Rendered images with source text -
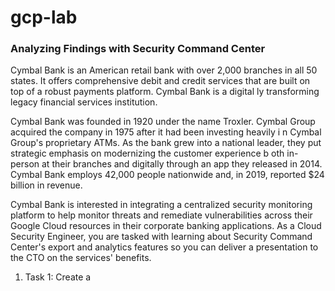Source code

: # gcp-lab 
   
### Analyzing Findings with Security Command Center    

Cymbal Bank is an American retail bank with over 2,000 branches in all 50 states. It offers comprehensive debit and credit services that are built on top of a robust payments platform. Cymbal Bank is a digital ly transforming legacy financial services institution.
 
Cymbal Bank was founded in 1920 under the name Troxler.  Cymbal Group acquired the company in 1975 after it had been investing heavily i n Cymbal Group's proprietary ATMs. As the bank grew into a national leader, they put strategic emphasis on modernizing the customer experience b oth in-person at their branches and digitally through an app they released in 2014. Cymbal Bank employs 42,000 people nationwide and, in 2019, reported $24 billion in revenue.

Cymbal Bank is interested in integrating a centralized security monitoring platform to help monitor threats and remediate vulnerabilities across their Google Cloud resources in their corporate banking applications. As a Cloud Security Engineer, you are tasked with learning about Security Command Center's export and analytics features so you can deliver a presentation to the CTO on the services' benefits. 


1. Task 1: Create a  
 
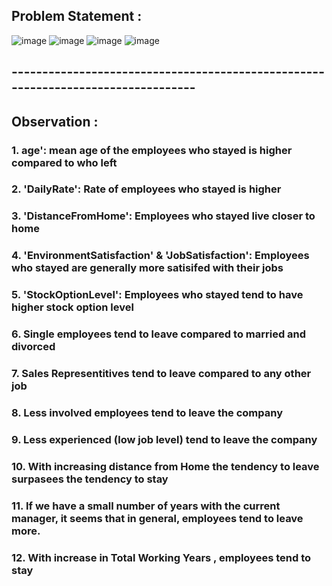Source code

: ## Problem Statement :
![image](https://github.com/DataAlchemyRao/Employee-Retention-Prediction/assets/166507144/239e383b-8c37-4d12-af12-3b85ca28c5db)
![image](https://github.com/DataAlchemyRao/Employee-Retention-Prediction/assets/166507144/1694e9d0-cbb0-477b-b948-6b04f6a16344)
![image](https://github.com/DataAlchemyRao/Employee-Retention-Prediction/assets/166507144/da194ab8-d5b4-4905-8886-b98f7023ac26)
![image](https://github.com/DataAlchemyRao/Employee-Retention-Prediction/assets/166507144/ab65ff48-a96d-41f7-b727-67b9c369f8ca)

## ---------------------------------------------------------------------------------

## Observation :

### 1. age': mean age of the employees who stayed is higher compared to who left
### 2. 'DailyRate': Rate of employees who stayed is higher
### 3. 'DistanceFromHome': Employees who stayed live closer to home
### 4. 'EnvironmentSatisfaction' & 'JobSatisfaction': Employees who stayed are generally more satisifed with their jobs
### 5. 'StockOptionLevel': Employees who stayed tend to have higher stock option level
### 6. Single employees tend to leave compared to married and divorced
### 7. Sales Representitives tend to leave compared to any other job
### 8. Less involved employees tend to leave the company
### 9. Less experienced (low job level) tend to leave the company
### 10. With increasing distance from Home the tendency to leave surpasees the tendency to stay
### 11. If we have a small number of years with the current manager, it seems that in general, employees tend to leave more.
### 12. With increase in Total Working Years , employees tend to stay
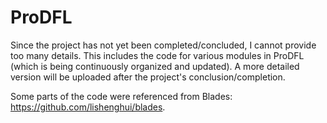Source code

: # ProDFL
Since the project has not yet been completed/concluded, I cannot provide too many details. This includes the code for various modules in ProDFL (which is being continuously organized and updated). A more detailed version will be uploaded after the project's conclusion/completion.

Some parts of the code were referenced from Blades: https://github.com/lishenghui/blades.
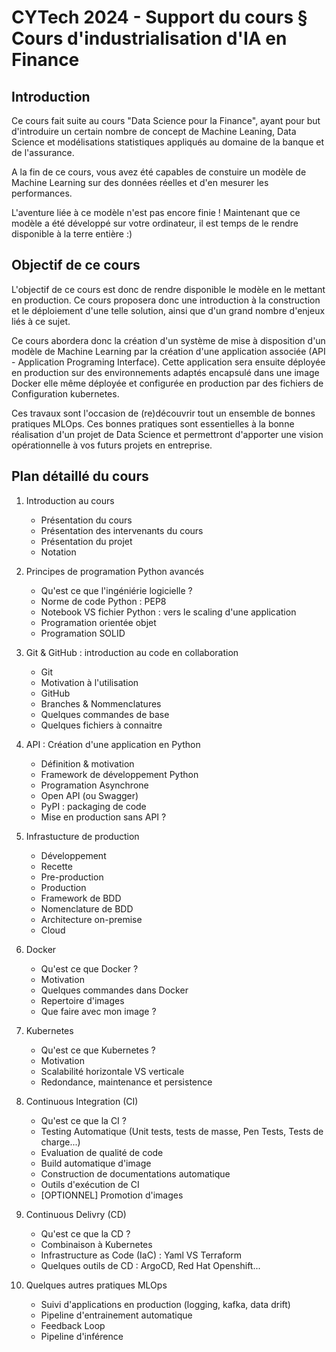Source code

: # CYTech 2024 - Support du cours § Cours d'industrialisation d'IA en Finance

## Introduction 

Ce cours fait suite au cours "Data Science pour la Finance", ayant pour but d'introduire un certain nombre de concept de Machine Leaning, Data Science et modélisations statistiques appliqués au domaine de la banque et de l'assurance. 

A la fin de ce cours, vous avez été capables de constuire un modèle de Machine Learning sur des données réelles et d'en mesurer les performances.

L'aventure liée à ce modèle n'est pas encore finie ! Maintenant que ce modèle a été développé sur votre ordinateur, il est temps de le rendre disponible à la terre entière :)

## Objectif de ce cours

L'objectif de ce cours est donc de rendre disponible le modèle en le mettant en production. Ce cours proposera donc une introduction à la construction et le déploiement d'une telle solution, ainsi que d'un grand nombre d'enjeux liés à ce sujet.

Ce cours abordera donc la création d'un système de mise à disposition d'un modèle de Machine Learning par la création d'une application associée (API - Application Programing Interface). 
Cette application sera ensuite déployée en production sur des environnements adaptés encapsulé dans une image Docker elle même déployée et configurée en production par des fichiers de Configuration kubernetes. 

Ces travaux sont l'occasion de (re)découvrir tout un ensemble de bonnes pratiques MLOps. Ces bonnes pratiques sont essentielles à la bonne réalisation d'un projet de Data Science et permettront d'apporter une vision opérationnelle à vos futurs projets en entreprise.

## Plan détaillé du cours

1. Introduction au cours
    - Présentation du cours
    - Présentation des intervenants du cours 
    - Présentation du projet 
    - Notation


2. Principes de programation Python avancés
    - Qu'est ce que l'ingéniérie logicielle ?
    - Norme de code Python : PEP8
    - Notebook VS fichier Python : vers le scaling d'une application
    - Programation orientée objet 
    - Programation SOLID

3. Git & GitHub : introduction au code en collaboration
    - Git 
    - Motivation à l'utilisation 
    - GitHub
    - Branches & Nommenclatures
    - Quelques commandes de base
    - Quelques fichiers à connaitre

4. API : Création d'une application en Python
    - Définition & motivation
    - Framework de développement Python 
    - Programation Asynchrone
    - Open API (ou Swagger)
    - PyPI : packaging de code
    - Mise en production sans API ?

5. Infrastucture de production
    - Développement 
    - Recette 
    - Pre-production
    - Production
    - Framework de BDD
    - Nomenclature de BDD
    - Architecture on-premise
    - Cloud 

6. Docker
    - Qu'est ce que Docker ? 
    - Motivation 
    - Quelques commandes dans Docker
    - Repertoire d'images
    - Que faire avec mon image ?

7. Kubernetes
    - Qu'est ce que Kubernetes ? 
    - Motivation 
    - Scalabilité horizontale VS verticale
    - Redondance, maintenance et persistence

8. Continuous Integration (CI)
    - Qu'est ce que la CI ? 
    - Testing Automatique (Unit tests, tests de masse, Pen Tests, Tests de charge...)
    - Evaluation de qualité de code
    - Build automatique d'image
    - Construction de documentations automatique
    - Outils d'exécution de CI
    - [OPTIONNEL] Promotion d'images

9. Continuous Delivry (CD)
    - Qu'est ce que la CD ? 
    - Combinaison à Kubernetes
    - Infrastructure as Code (IaC) : Yaml VS Terraform
    - Quelques outils de CD : ArgoCD, Red Hat Openshift...

10. Quelques autres pratiques MLOps
    - Suivi d'applications en production (logging, kafka, data drift)
    - Pipeline d'entrainement automatique 
    - Feedback Loop
    - Pipeline d'inférence
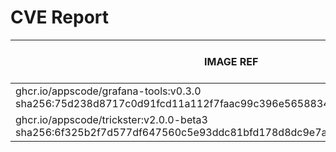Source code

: # CVE Report
|                                                     IMAGE REF                                                      |      OS       | CRITICAL<BR>(OS, OTHER) | HIGH<BR>(OS, OTHER) | MEDIUM<BR>(OS, OTHER) | LOW<BR>(OS, OTHER) | UNKNOWN<BR>(OS, OTHER) |
|--------------------------------------------------------------------------------------------------------------------|---------------|-------------------------|---------------------|-----------------------|--------------------|------------------------|
| ghcr.io/appscode/grafana-tools:v0.3.0<br>sha256:75d238d8717c0d91fcd11a112f7faac99c396e5658834be48d22dbd3fc8ad0e3   | debian 12.9   | 0, 0                    | 0, 0                | 0, 2                  | 0, 0               | 0, 0                   |
| ghcr.io/appscode/trickster:v2.0.0-beta3<br>sha256:6f325b2f7d577df647560c5e93ddc81bfd178d8dc9e7a3e7729b0299b6e2e3e2 | alpine 3.21.0 | 0, 0                    | 0, 1                | 0, 3                  | 0, 0               | 0, 0                   |
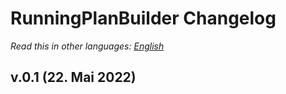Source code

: # RunningPlanBuilder Changelog

*Read this in other languages: [English](CHANGELOG.md)*

v.0.1 (22. Mai 2022)
--------------------
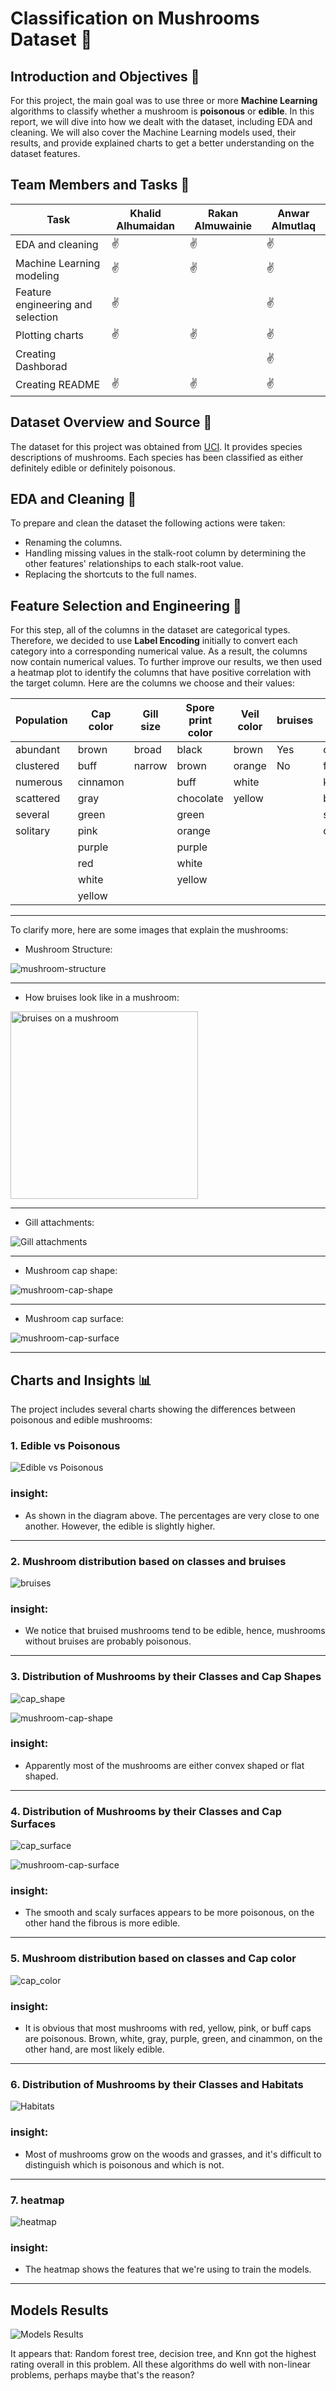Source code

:# Classification on Mushrooms Dataset 🍄

## Introduction and Objectives 🎯
For this project, the main goal was to use three or more **Machine Learning** algorithms to classify whether a mushroom is **poisonous** or **edible**. In this report, we will dive into how we dealt with the dataset, including EDA and cleaning. We will also cover the Machine Learning models used, their results, and provide explained charts to get a better understanding on the dataset features.

## Team Members and Tasks 👥
|Task |Khalid Alhumaidan | Rakan Almuwainie | Anwar Almutlaq |
|-|-|-|-|
|EDA and cleaning|✌|✌|✌
|Machine Learning modeling|✌ |✌ |✌
|Feature engineering and selection|✌| |✌
|Plotting charts|✌|✌|✌
|Creating Dashborad|  | |✌
|Creating README|✌|✌|✌ 



## Dataset Overview and Source 📑

The dataset for this project was obtained from [UCI](https://archive.ics.uci.edu/dataset/73/mushroom). It provides species descriptions of mushrooms. Each species has been classified as either definitely edible or definitely poisonous. 

## EDA and Cleaning 🧹

To prepare and clean the dataset the following actions were taken:

- Renaming the columns.
- Handling missing values in the stalk-root column by determining the other features' relationships to each stalk-root value.
- Replacing the shortcuts to the full names.

## Feature Selection and Engineering 👷
For this step, all of the columns in the dataset are categorical types. Therefore, we decided to use **Label Encoding** initially to convert each category into a corresponding numerical value. As a result, the columns now contain numerical values. To further improve our results, we then used a heatmap plot to identify the columns that have positive correlation with the target column.
Here are the columns we choose and their values:

|Population |Cap color |Gill size | Spore print color  |Veil color |bruises |cap shape|cap surface|gill attachment|
|-----------|----------|----------|--------------------|-----------|--------|---------|-----------|---------------|
|abundant   |brown     |broad     |black               |brown      |Yes     |convex   |scaly      |free           |
|clustered  |buff      |narrow    |brown               |orange     |No      |flat     |smooth     |attached       |
|numerous   |cinnamon  |          |buff                |white      |        |knobbed  |fibrous    |               |
|scattered  |gray      |          |chocolate           |yellow     |        |bell     |grooves    |               |
|several    |green     |          |green               |           |        |sunken   |           |               |
|solitary   |pink      |          |orange              |           |        |conical  |           |               |
|           |purple    |          |purple              |           |        |         |           |               |
|           |red       |          |white               |           |        |         |           |               |
|           |white     |          |yellow              |           |        |         |           |               |
|           |yellow    |          |                    |           |        |         |           |               |


---


To clarify more, here are some images that explain the mushrooms:

- Mushroom Structure:

![mushroom-structure](mushrooms_imgs/mushroom-structure.jpeg)

---

- How bruises look like in a mushroom:
  
<img src="mushrooms_imgs/bruises.jpeg" alt="bruises on a mushroom" width="300">

---

- Gill attachments:

![Gill attachments](mushrooms_imgs/gill-attachments.jpeg)

---
- Mushroom cap shape:

![mushroom-cap-shape](mushrooms_imgs/mushroom-cap-shape.jpg)

---
- Mushroom cap surface:

![mushroom-cap-surface](mushrooms_imgs/mushroom-cap-surface.jpg)

---

## Charts and Insights 📊
The project includes several charts showing the differences between poisonous and edible mushrooms:

### 1. Edible vs Poisonous 
   
![Edible vs Poisonous ](charts/EdibleVsPoison.png)

### insight:
- As shown in the diagram above. The percentages are very close to one another. However, the edible is slightly higher.
---

### 2. Mushroom distribution based on classes and bruises 

![bruises](charts/bruises.png)

### insight:
- We notice that bruised mushrooms tend to be edible, hence, mushrooms without bruises are probably poisonous.

---
### 3. Distribution of Mushrooms by their Classes and Cap Shapes 
![cap_shape](charts/cap_shape.png)

![mushroom-cap-shape](mushrooms_imgs/mushroom-cap-shape.jpg)

### insight:
- Apparently most of the mushrooms are either convex shaped or flat shaped.
---

### 4. Distribution of Mushrooms by their Classes and Cap Surfaces 
![cap_surface](charts/cap_surface.png)

![mushroom-cap-surface](mushrooms_imgs/mushroom-cap-surface.jpg)

### insight:
- The smooth and scaly surfaces appears to be more poisonous, on the other hand the fibrous is more edible.
---

### 5. Mushroom distribution based on classes and Cap color 

![cap_color](charts/cap_color.png)

### insight:
- It is obvious that most mushrooms with red, yellow, pink, or buff caps are poisonous. Brown, white, gray, purple, green, and cinammon, on the other hand, are most likely edible.
---


### 6. Distribution of Mushrooms by their Classes and Habitats 

![Habitats](charts/habitat.png)

### insight:
- Most of mushrooms grow on the woods and grasses, and it's difficult to distinguish which is poisonous and which is not.
---

### 7. heatmap 

![heatmap](charts/heatmap.png)

### insight:
- The heatmap shows the features that we're using to train the models.
---

## Models Results

<img src="Model_result.png" alt="Models Results" style="max-width:500px;">

It appears that: Random forest tree, decision tree, and Knn got the highest rating overall in this problem. All these algorithms do well with non-linear problems, perhaps maybe that's the reason?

PROMPT - Go through the entries above and pull out each line with "white" in it.

COMPLETED TASK -
|numerous   |cinnamon  |          |buff                |white      |        |knobbed  |fibrous    |               |
|           |red       |          |white               |           |        |         |           |               |
|           |white     |          |yellow              |           |        |         |           |               |
- It is obvious that most mushrooms with red, yellow, pink, or buff caps are poisonous. Brown, white, gray, purple, green, and cinammon, on the other hand, are most likely edible.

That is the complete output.